(yes, forgot to CC the list again -- argh!)

Begin forwarded message:

From: Max Noel <[EMAIL PROTECTED]>
Date: January 11, 2005 23:33:44 GMT
To: Liam Clarke <[EMAIL PROTECTED]>
Subject: Re: [Tutor] More and more OT - Python/Java


On Jan 11, 2005, at 23:15, Liam Clarke wrote:

Out of curiousity, having poked around XML while learning about the
JScript DOM, what are you using it for?

AFAIK, you make up your own tags, and then parse them and display
them, and anyone else could create data using your tags.

Only thing I've seen that uses XML (remember I'm a n00bie in Python,
Java, Jscript and HTML, so I don't see the real indepth stuff) is MSN
Messenger for it's logs. And MS IE can parse that XML.

I've been curious as to how it's implemented.

So yeah, if you want to share your experiences.

Regards,

Liam Clarke

Well, I plan to use it as a data storage format for a university project (crowd simulation in a shopping center -- coded in Java). I hate binary data formats, and XML is a good unified way to store data as ASCII text, so I figured I'd use it.
Also, XML files can be parsed without too much work, so I can write scripts that will manipulate my data files, in any language ("any" meaning "Python", there).

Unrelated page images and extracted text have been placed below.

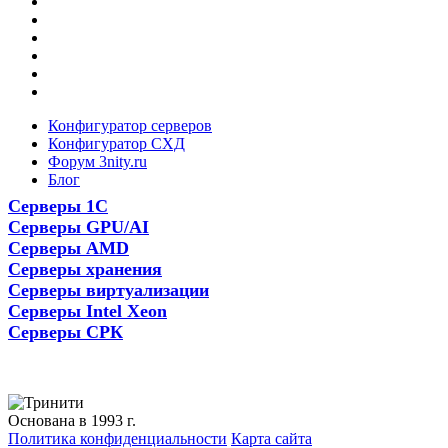
Конфигуратор серверов
Конфигуратор СХД
Форум 3nity.ru
Блог
Серверы 1С
Серверы GPU/AI
Серверы AMD
Серверы хранения
Серверы виртуализации
Серверы Intel Xeon
Серверы СРК
Основана в 1993 г.
Политика конфиденциальности
Карта сайта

As a bonus, I've decided to have a look at XSL, which allows me to format a XML file for display in a web browser. It entirely changed my perception of web programming.
I intend to program an on-line browser-based game with some friends of mine later in the year (in Python of course -- I converted them), and now that I've seen what XML and XSL can do, we're so going to use them for data output: the data is in dynamically-generated XML, which links to a (static) XSL stylesheet to tell the browser how to render that data.
Doing things that way has many advantages:
1) Data is separate from formatting. That's always a Good Thing(TM). If I someday decide that I don't like the way the site looks, I theoretically only need to recreate a stylesheet, without touching anything else. (boom! Instant skins!)
2) Most of the "HTML rendering" is going to be done by the user's browser. This, and the way XSL stylesheets are constructed will prevent many bad HTML issues.
3) For the same reason, it will save bandwidth. The XML data will probably take less space than the fully-formatted stuff I'd have to spit out with "regular" HTML, and the XSL stylesheet can probably be cached by the user's browser.
4) In the same line of reasoning, it'll also save CPU time: XML data, being smaller, is generated faster than the equivalent HTML. Granted, the stylesheet is another server request, but it's static, so it puts virtually no load on a server.


-- Max
maxnoel_fr at yahoo dot fr -- ICQ #85274019
"Look at you hacker... A pathetic creature of meat and bone, panting and sweating as you run through my corridors... How can you challenge a perfect, immortal machine?"



--
maxnoel_fr at yahoo dot fr -- ICQ #85274019
"Look at you hacker... A pathetic creature of meat and bone, panting and sweating as you run through my corridors... How can you challenge a perfect, immortal machine?"